Swansea City Opera’s new chamber opera Shoulder to Shoulder will tour in November with a five-strong cast.
It has been created through Swansea City Opera’s partnership with the charity Men’s Sheds Cymru, which develops social groups for older men.
Through interviews with Shedders, as members of Sheds are known, the Artistic Director of Swansea City Opera and librettist Brendan Wheatley created a libretto rooted in lived experience. A rich humour runs throughout Shoulder to Shoulder.
Lenny Sayers, composer and Principal Bass clarinettist with the BBC National Orchestra of Wales has written a score which mixes the classical with more jazz-nuanced sounds. At certain points, the company says, Shoulder To Shoulder isn’t a million miles away from high-end musical theatre.
The five strong cast includes Welsh singers who have appeared with major opera houses and worked with opera companies and orchestras, including Welsh National Opera, the Royal Opera House, Glyndebourne Festival Opera, English National Opera, and the London Philharmonic Orchestra. Soprano Jessica Robinson, who plays Gwen, was a finalist in 2023 BBC Cardiff Singer of the World representing Wales.
The company says that the story is both specific and universal; a busy young mother, played movingly by Robinson, is increasingly exasperated by her father, Rhys, as he begins the slide into alcoholism having lost his wife and son. She pushes him to join his local shed where he finds a group of men with their own difficult life stories from PTSD and bereavement to social isolation. Charlie, Dai and Ioan show him the Men’s Shed ropes taking in woodworking and…garden gnomes…all of which is accompanied by copious mugs of builders’ tea.
Brendan Wheatley, librettist, gives an overview of the opera, “Shoulder To Shoulder immediately resonates with audiences, as, although the story is specific to one family and one group of men, the experiences are familiar to us all: grief, trauma, ill-health. The story has a Welsh specific experience in its portrayal of the after-effects of heavy industry’s decline in the 1980s and a generation of men feeling consigned to the scrap heap.

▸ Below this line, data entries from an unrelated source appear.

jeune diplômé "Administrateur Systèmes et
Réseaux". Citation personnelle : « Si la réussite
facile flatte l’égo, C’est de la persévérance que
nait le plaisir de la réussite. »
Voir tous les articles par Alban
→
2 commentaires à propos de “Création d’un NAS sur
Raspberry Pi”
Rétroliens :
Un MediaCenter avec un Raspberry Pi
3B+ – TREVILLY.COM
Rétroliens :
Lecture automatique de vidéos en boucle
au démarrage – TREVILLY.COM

“The stories told to me were imbued with humour. Humour is a coping mechanism, and when you get a group of men together, there’s, inevitably, plenty of good-natured banter. I was determined that Welsh humour would run throughout the libretto and the score.

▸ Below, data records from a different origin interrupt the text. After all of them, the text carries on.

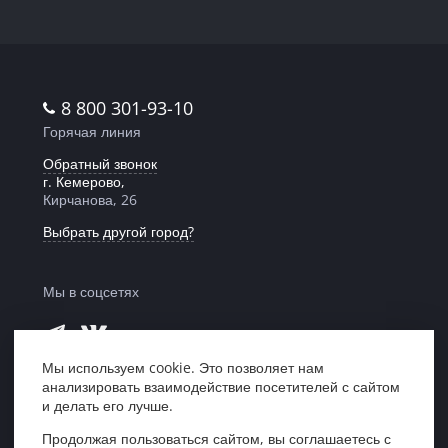
8 800 301-93-10
Горячая линия
Обратный звонок
г. Кемерово,
Кирчанова, 26
Выбрать другой город?
Мы в соцсетях
Мы используем cookie. Это позволяет нам
анализировать взаимодействие посетителей с сайтом
Мы в рейтинге
и делать его лучше.
«Право 300»
Продолжая пользоваться сайтом, вы соглашаетесь с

“Shoulder To Shoulder has no named location, but its setting could be anywhere: from Pontypridd to Rhyl to a small Welsh village out on the edge of things.
“From Swansea City Opera’s beginnings, we have always believed in the need for opera to be more accessible and lose some of its exclusivity.

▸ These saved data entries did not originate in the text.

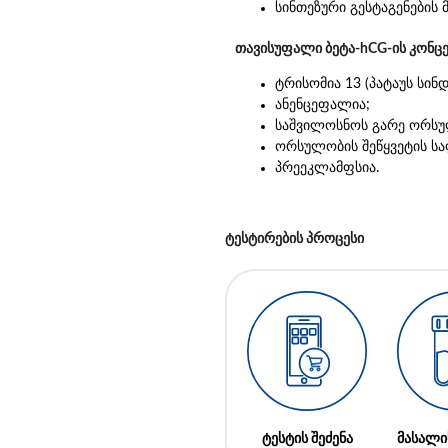
სინთეზური გესტაგენების 
თავისუფალი ბეტა-hCG-ის კონც
ტრისომია 13 (პატაუს სინ
ანენცეფალია;
საშვილოსნოს გარე ორს
ორსულობის შეწყვეტის ს
პრეეკლამფსია.
ტესტირების პროცესი
ტესტის შეძენა
მასალი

“Partnership can be an over-used buzz word in the arts, but our partnership with Men’s Sheds Cymru has been very successful in creating a contemporary opera with high-production values, which reaches new audiences and satisfies opera aficionados.
“We are touring Shoulder To Shoulder to a mix of community spaces, often homes to Shed groups, and established arts venues such as Theatr Brycheiniog, YMa in Pontypridd, Rhyl Little Theatre and Abertillery’s Llanhilleth Institute. We are delighted to be taking Shoulder to Shoulder to Cardiff’s Tramshed which is the first time opera has featured in its programme.
“I believe the audience for contemporary opera is out there.”
Between 11 – 25 November, Shoulder to Shoulder will tour to:
Brecon (Saturday 11 November, Theatr Brycheiniog);
Neyland, Pembrokeshire (Wednesday 15 November, Bethesda Baptist Church);
Rhyl (Friday 17 November, Rhyl Little Theatre);
Pontypridd (Saturday 18 November, YMa);
Cardiff (Tuesday 21 November, Tramshed); Abertillery
(Thursday 23 November, Llanhilleth Institute); and Lisvane (Saturday 25 November, Memorial Hall).